■ CONSIGNE 1
Dans le passage sur l'explosion de la tour B d'Argenteuil, répondez aux questions suivantes :
(a) À quelle heure l'explosion se produit-elle le 21 décembre 1971 ?
(b) Combien de familles habitaient les treize étages de la tour B ?
(c) À quelle date le procès s'ouvre-t-il devant le tribunal de Pontoise ?
■ CONSIGNE 2
Transcrivez le passage sur l'explosion de la tour B d'Argenteuil en commençant à « Le 21 décembre » et en terminant à « blessés ou brûlés. ».

■ PASSAGE FOURNI
────────────────────
Le 21 décembre 1971, à 13 h 45, une explosion due au gaz souffle les cinq premiers étages de la tour B à la ZUP nord d’Argenteuil. Le bilan humain est très lourd : vingt victimes, des dizaines de blessés, dont certains gravement. Les pompiers, alertés dès que la fuite de gaz fut constatée, font preuve d’un courage exemplaire : deux d’entre eux y laissent la vie et plusieurs sont blessés ou brûlés.
Un extraordinaire courant de solidarité se manifeste dans la France entière en faveur des 52 familles qui habitaient les treize étages de la tour B. La municipalité communiste, dirigée par Victor Dupouy, a montré l’exemple en se mettant immédiatement au service des sinistrés, aidant, avec la Croix-Rouge, à prodiguer les premiers soins aux blessés et à leur hospitalisation, trouvant, avant la nuit, un toit pour toutes les familles. Quelques jours plus tard, celles-ci sont relogées dans la cité des Musiciens de la ZUP. Beaucoup trop souvent, lorsqu’une tragédie cause un nombre important de victimes, la fatalité est évoquée, l’instruction judiciaire s’éternise sans aboutir à la sanction des responsables. C’est ce que craignent les sinistrés de la tour B à l’époque. Rapidement, ils s’unissent dans une amicale et entament l’action pour atteindre un double objectif : que les responsables de la catastrophe soient connus, jugés et punis et que les victimes et leurs familles soient justement indemnisées. Pendant près de quarante mois, l’association multiplie les démarches et les actions : réunions publiques, rencontres avec les élus, informations à la presse, jusqu’à une manifestation devant le tribunal de Pontoise, en 1973, et une délégation au ministère de la Justice, le 6 décembre 1974, qui sont décisives pour l’ouverture du procès.
Aidés par le cabinet de Me Roland Weyl, avocat, soutenus par la municipalité et les députés Léon Feix (PCF) puis Robert Montdargent, les sinistrés de la tour B obtiennent gain de cause. Le procès des dirigeants de la société La Lucille, propriétaire et gestionnaire de la tour B, s’ouvre devant le tribunal de Pontoise 1 211 jours après la catastrophe, soit le 15 avril 1975. Son jugement est confirmé fin novembre de la même année par la cour d’appel de Paris. Deux dirigeants de La Lucille sont condamnés à des peines non amnistiables de treize et dix-huit mois de prison avec sursis et à des dommages et intérêts. Forts des appuis dont ils disposaient dans la sphère du pouvoir, ils espéraient bien qu’aucun procès n’ait lieu et qu’en cas contraire, ils seraient acquittés. Même si l’on eût pu souhaiter une peine plus forte, leur responsabilité dans la catastrophe est bel et bien établie et sanctionnée.
────────────────────
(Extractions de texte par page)
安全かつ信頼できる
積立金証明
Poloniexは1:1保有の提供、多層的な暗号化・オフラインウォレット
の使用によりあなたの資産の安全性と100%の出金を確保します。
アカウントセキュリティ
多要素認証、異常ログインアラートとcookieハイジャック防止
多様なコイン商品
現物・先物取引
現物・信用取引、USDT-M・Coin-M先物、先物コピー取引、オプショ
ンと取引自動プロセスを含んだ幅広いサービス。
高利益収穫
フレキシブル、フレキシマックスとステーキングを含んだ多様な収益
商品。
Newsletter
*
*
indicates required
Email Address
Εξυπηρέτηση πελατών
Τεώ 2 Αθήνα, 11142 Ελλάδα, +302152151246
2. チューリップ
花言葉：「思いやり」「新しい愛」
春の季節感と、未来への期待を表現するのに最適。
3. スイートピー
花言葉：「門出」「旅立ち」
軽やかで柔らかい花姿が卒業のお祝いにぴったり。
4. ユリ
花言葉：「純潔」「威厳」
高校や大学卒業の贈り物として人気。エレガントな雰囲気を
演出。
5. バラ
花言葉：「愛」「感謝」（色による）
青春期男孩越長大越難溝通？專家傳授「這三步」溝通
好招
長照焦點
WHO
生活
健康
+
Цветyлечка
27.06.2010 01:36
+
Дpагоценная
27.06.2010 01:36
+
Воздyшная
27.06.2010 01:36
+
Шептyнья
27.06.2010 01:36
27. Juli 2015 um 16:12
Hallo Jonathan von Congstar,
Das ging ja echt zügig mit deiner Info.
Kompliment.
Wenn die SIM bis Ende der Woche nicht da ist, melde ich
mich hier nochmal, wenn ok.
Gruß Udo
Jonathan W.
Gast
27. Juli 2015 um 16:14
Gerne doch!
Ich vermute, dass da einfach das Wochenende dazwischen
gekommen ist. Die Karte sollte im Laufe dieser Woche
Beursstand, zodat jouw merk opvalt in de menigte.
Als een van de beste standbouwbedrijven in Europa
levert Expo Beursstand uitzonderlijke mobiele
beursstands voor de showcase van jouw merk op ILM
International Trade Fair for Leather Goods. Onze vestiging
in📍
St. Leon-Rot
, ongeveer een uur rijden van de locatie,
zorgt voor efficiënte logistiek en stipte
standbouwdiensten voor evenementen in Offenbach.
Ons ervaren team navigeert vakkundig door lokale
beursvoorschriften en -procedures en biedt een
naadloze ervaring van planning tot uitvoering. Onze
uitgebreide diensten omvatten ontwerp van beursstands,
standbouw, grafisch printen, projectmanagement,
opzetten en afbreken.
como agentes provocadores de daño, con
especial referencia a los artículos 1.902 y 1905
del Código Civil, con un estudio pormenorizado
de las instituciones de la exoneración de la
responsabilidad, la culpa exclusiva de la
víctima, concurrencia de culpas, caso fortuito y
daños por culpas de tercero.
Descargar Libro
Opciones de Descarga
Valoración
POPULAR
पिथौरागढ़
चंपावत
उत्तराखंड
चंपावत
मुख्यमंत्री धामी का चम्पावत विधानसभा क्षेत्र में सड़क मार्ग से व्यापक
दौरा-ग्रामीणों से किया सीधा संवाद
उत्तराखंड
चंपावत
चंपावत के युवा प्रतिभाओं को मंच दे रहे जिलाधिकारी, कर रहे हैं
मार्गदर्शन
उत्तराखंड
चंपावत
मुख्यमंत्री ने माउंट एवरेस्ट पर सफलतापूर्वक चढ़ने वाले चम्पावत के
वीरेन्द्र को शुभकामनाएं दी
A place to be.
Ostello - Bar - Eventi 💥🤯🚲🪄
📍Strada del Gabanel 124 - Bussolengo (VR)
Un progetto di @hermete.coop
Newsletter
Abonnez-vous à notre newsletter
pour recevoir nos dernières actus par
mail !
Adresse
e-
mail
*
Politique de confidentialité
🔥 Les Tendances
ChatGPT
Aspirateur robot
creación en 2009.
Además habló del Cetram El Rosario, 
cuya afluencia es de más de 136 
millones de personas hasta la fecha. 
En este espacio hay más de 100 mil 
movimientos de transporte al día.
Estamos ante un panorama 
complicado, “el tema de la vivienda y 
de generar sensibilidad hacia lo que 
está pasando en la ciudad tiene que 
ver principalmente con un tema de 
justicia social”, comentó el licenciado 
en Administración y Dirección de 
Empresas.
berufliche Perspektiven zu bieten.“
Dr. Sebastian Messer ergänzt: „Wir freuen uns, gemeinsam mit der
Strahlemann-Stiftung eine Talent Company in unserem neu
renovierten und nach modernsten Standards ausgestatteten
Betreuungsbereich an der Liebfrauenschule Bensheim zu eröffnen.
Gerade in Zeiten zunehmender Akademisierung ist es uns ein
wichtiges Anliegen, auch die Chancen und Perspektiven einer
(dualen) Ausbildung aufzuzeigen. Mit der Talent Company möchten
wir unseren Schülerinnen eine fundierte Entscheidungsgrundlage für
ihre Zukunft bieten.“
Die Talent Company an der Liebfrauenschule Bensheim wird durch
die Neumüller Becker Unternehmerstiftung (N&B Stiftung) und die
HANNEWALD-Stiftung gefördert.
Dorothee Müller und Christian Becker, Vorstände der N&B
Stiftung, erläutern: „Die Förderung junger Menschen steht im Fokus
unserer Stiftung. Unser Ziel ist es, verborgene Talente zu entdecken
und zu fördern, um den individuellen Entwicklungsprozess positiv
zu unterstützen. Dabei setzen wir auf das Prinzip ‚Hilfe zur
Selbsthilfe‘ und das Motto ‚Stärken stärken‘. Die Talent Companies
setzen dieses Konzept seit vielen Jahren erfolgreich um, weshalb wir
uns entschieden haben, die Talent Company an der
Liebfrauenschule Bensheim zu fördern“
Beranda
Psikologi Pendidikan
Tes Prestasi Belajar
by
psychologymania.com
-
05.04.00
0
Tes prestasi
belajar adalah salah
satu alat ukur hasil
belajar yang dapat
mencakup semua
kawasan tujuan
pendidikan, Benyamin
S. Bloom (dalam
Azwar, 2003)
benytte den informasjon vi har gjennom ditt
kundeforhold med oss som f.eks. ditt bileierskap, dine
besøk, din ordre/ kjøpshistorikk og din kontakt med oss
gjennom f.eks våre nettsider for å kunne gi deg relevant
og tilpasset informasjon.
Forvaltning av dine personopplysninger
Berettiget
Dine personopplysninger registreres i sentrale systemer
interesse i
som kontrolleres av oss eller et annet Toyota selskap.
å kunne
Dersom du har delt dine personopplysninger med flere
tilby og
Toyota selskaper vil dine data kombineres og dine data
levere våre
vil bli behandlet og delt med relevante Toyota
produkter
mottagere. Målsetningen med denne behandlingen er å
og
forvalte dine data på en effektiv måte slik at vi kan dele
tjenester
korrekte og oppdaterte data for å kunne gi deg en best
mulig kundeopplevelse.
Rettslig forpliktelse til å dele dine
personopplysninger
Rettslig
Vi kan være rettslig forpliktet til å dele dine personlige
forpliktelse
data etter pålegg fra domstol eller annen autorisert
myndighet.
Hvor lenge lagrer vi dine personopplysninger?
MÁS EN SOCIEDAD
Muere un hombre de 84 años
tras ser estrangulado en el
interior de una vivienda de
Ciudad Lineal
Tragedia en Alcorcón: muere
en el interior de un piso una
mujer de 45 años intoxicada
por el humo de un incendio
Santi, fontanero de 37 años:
────────────────────
■ CORRIGÉ 1
(a) À 13 h 45.
(b) 52 familles.
(c) Le 15 avril 1975.

■ CORRIGÉ 2
Le 21 décembre 1971, à 13 h 45, une explosion due au gaz souffle les cinq premiers étages de la tour B à la ZUP nord d’Argenteuil. Le bilan humain est très lourd : vingt victimes, des dizaines de blessés, dont certains gravement. Les pompiers, alertés dès que la fuite de gaz fut constatée, font preuve d’un courage exemplaire : deux d’entre eux y laissent la vie et plusieurs sont blessés ou brûlés.